* Task statement
Copy out all lines bearing the word "نایک" from the listing below.

*** Opening Records for processing ***

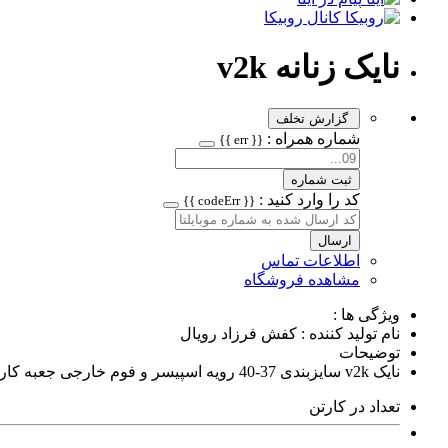
کانال روبیکا
نایک زنانه v2k
گزارش تخلف
شماره همراه :
{{ err }}
ثبت شماره
کد را وارد کنید :
{{ codeErr }}
ارسال
اطلاعات تماس
مشاهده فروشگاه
ویژگی ها :
نام تولید کننده : کفش فرزاد رویال
توضیحات
نایک v2k سایزبندی 37-40 رویه اسپیسر و فوم خارجی جعبه کارتن 8 جفتی زیره ایربولینگ رنگ بندی جذاب قابل شستشو
تعداد در کارتن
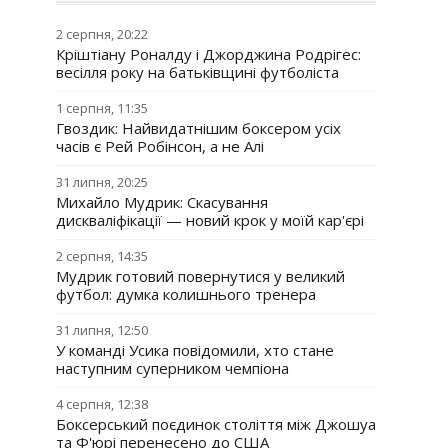
2 серпня, 20:22
Кріштіану Роналду і Джорджина Родрігес:
весілля року на батьківщині футболіста
1 серпня, 11:35
Гвоздик: Найвидатнішим боксером усіх
часів є Рей Робінсон, а не Алі
31 липня, 20:25
Михайло Мудрик: Скасування
дискваліфікації — новий крок у моїй кар'єрі
2 серпня, 14:35
Мудрик готовий повернутися у великий
футбол: думка колишнього тренера
31 липня, 12:50
У команді Усика повідомили, хто стане
наступним суперником чемпіона
4 серпня, 12:38
Боксерський поєдинок століття між Джошуа
та Ф'юрі перенесено до США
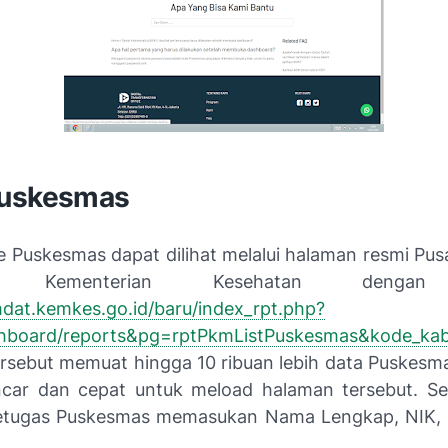
Puskesmas
e Puskesmas dapat dilihat melalui halaman resmi Pus
asi Kementerian Kesehatan dengan
mdat.kemkes.go.id/baru/index_rpt.php?
shboard/reports&pg=rptPkmListPuskesmas&kode_ka
rsebut memuat hingga 10 ribuan lebih data Puskesma
ncar dan cepat untuk meload halaman tersebut. Set
petugas Puskesmas memasukan Nama Lengkap, NIK,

*** Closing Records for processing ***

* Exercise response
نایک زنانه v2k
نایک v2k سایزبندی 37-40 رویه اسپیسر و فوم خارجی جعبه کارتن 8 جفتی زیره ایربولینگ رنگ بندی جذاب قابل شستشو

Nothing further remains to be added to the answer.